| WRITTEN PROBLEM |
In the records below, find each line containing the string "extrude" and copy those lines out.

==== DATASET ====

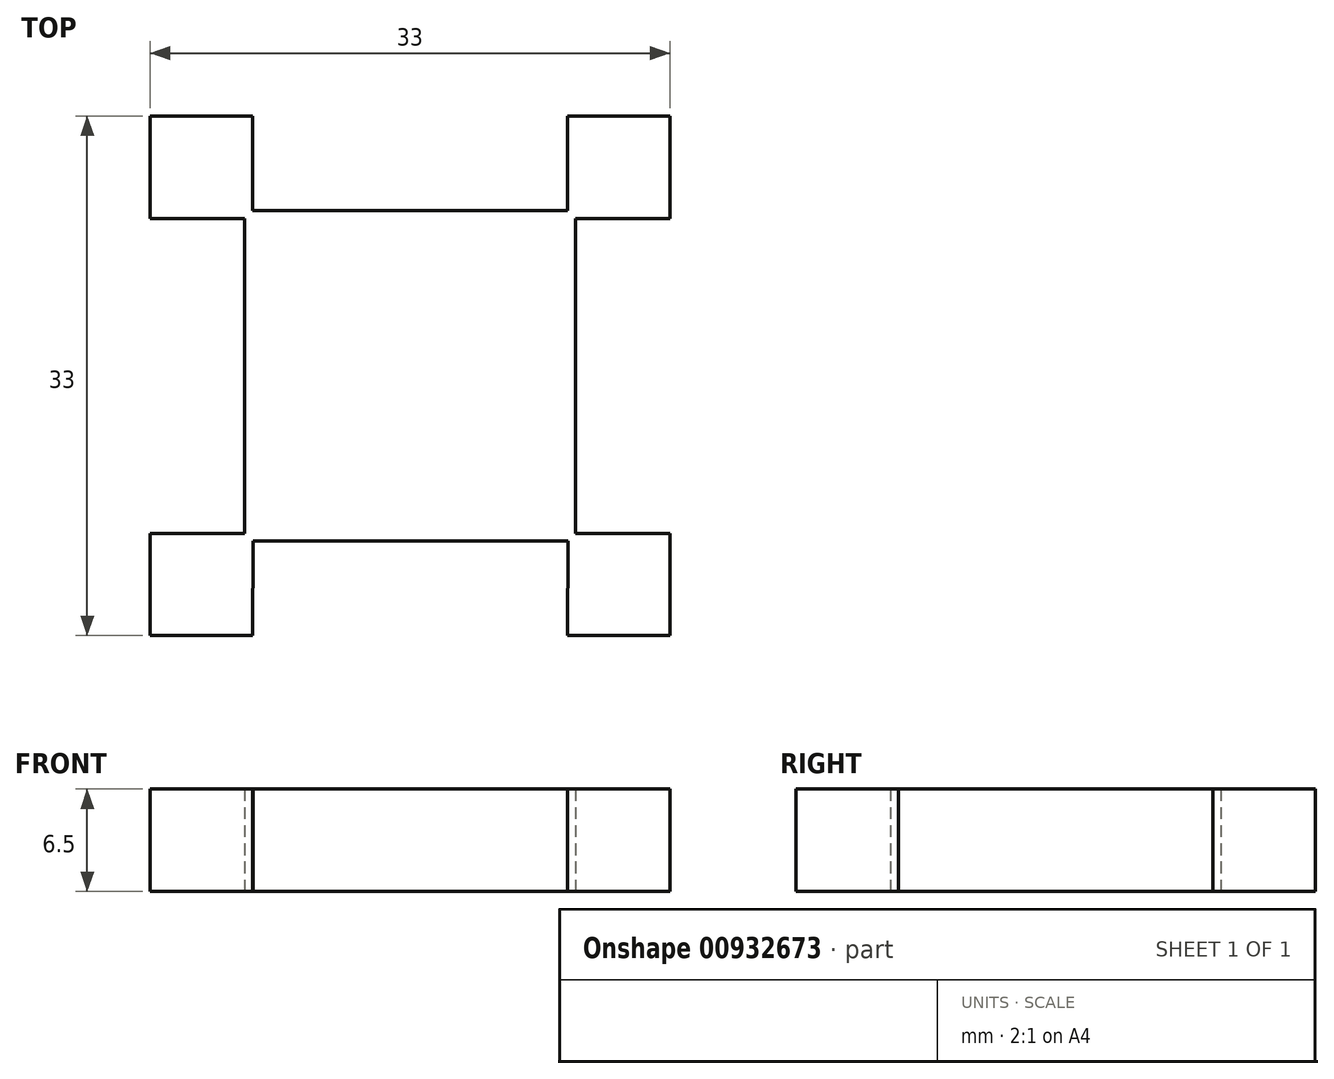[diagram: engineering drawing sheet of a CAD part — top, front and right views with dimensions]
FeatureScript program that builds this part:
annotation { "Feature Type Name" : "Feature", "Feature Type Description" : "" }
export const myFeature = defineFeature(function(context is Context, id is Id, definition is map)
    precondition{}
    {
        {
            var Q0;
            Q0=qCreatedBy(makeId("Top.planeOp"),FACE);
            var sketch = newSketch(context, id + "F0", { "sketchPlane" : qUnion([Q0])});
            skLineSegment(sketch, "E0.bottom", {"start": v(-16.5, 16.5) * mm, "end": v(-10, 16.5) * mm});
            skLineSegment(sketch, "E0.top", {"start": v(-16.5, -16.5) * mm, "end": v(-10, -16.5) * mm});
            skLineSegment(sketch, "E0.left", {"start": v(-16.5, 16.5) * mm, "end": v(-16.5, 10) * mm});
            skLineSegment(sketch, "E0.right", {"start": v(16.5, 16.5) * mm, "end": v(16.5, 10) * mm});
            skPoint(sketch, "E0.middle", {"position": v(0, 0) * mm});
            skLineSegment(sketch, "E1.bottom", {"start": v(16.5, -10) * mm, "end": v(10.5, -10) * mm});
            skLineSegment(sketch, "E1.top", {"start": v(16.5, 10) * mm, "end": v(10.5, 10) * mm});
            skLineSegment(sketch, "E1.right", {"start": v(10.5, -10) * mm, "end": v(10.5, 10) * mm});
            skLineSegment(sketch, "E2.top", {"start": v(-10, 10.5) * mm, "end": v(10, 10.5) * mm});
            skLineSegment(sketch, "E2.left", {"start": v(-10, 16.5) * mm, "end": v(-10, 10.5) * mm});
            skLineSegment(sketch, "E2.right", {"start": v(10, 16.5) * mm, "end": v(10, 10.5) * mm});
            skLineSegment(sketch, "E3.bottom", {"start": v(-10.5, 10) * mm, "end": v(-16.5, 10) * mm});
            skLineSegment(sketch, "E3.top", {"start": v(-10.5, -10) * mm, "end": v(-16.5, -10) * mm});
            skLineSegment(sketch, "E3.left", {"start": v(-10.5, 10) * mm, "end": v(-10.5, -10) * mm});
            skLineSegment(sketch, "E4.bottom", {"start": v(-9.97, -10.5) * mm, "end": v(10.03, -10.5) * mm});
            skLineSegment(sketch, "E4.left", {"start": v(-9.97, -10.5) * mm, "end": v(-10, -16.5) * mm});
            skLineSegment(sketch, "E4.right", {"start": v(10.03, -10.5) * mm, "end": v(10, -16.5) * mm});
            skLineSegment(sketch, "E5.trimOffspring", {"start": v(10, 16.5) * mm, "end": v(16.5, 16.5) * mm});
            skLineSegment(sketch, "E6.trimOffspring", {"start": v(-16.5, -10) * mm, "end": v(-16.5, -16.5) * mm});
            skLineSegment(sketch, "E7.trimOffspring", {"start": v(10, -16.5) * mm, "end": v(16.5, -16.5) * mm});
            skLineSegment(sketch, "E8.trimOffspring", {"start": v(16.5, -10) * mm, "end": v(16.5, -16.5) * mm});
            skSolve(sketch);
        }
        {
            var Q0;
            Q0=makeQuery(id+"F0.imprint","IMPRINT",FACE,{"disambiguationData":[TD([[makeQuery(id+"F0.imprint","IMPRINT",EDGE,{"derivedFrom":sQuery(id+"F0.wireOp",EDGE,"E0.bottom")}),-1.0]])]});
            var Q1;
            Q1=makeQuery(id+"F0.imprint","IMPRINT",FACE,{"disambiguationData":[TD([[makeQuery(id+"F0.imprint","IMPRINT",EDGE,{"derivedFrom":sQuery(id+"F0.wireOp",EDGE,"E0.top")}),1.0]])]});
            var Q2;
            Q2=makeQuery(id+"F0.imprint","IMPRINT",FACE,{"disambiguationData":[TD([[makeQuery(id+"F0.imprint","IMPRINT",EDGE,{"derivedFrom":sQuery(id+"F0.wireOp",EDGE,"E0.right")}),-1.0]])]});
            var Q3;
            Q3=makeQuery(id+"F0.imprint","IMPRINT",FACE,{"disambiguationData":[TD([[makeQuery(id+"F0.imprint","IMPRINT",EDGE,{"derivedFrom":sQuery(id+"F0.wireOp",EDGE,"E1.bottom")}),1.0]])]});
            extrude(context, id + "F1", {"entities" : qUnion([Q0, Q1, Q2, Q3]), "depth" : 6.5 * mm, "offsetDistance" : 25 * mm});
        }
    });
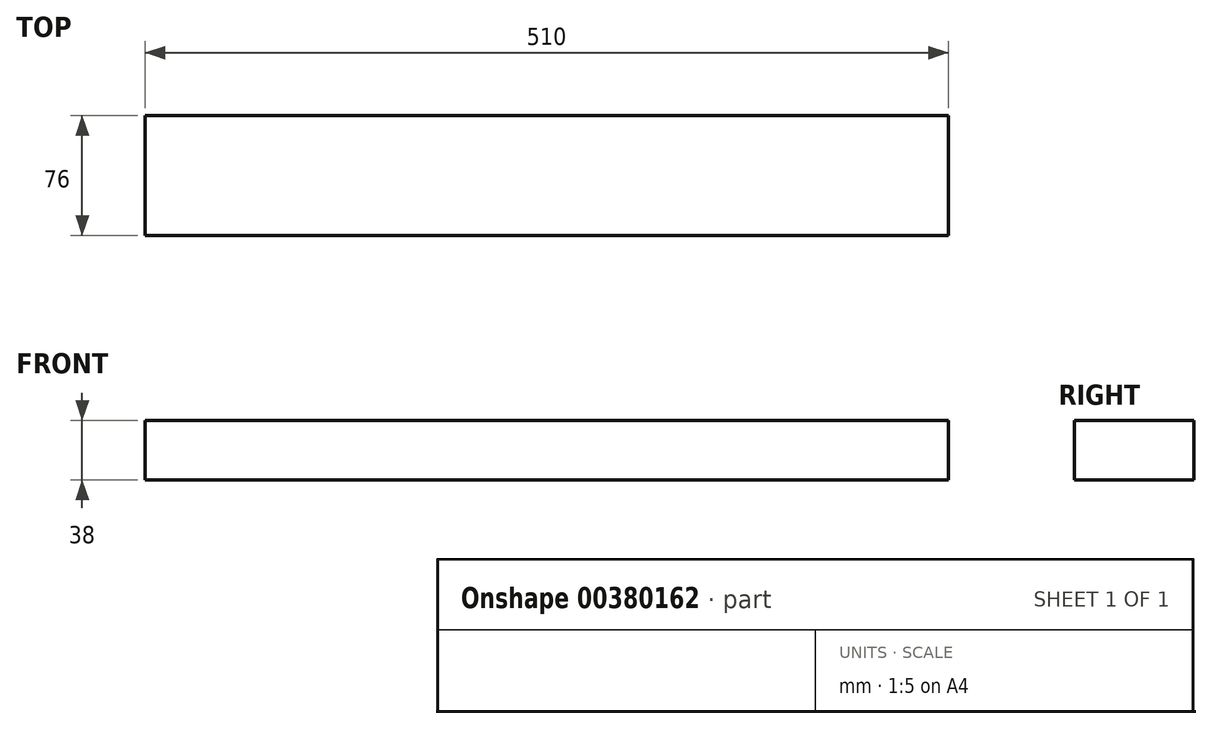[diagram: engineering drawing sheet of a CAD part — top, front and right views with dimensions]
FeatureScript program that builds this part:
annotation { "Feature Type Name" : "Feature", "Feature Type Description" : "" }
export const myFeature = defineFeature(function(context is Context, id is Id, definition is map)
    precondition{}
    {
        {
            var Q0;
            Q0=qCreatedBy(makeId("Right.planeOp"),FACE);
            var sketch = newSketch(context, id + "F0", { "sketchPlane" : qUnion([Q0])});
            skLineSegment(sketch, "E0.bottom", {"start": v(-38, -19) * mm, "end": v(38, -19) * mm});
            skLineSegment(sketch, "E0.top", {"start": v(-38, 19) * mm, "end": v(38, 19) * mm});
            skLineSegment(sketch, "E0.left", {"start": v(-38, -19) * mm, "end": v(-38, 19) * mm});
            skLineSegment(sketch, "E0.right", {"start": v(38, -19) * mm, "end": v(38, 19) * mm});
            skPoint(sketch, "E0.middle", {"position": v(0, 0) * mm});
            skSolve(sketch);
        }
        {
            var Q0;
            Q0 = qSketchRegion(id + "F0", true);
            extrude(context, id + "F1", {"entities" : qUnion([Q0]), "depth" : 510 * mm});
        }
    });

====

| SOLUTION TO THIS TASK |
            extrude(context, id + "F1", {"entities" : qUnion([Q0, Q1, Q2, Q3]), "depth" : 6.5 * mm, "offsetDistance" : 25 * mm});
            extrude(context, id + "F1", {"entities" : qUnion([Q0]), "depth" : 510 * mm});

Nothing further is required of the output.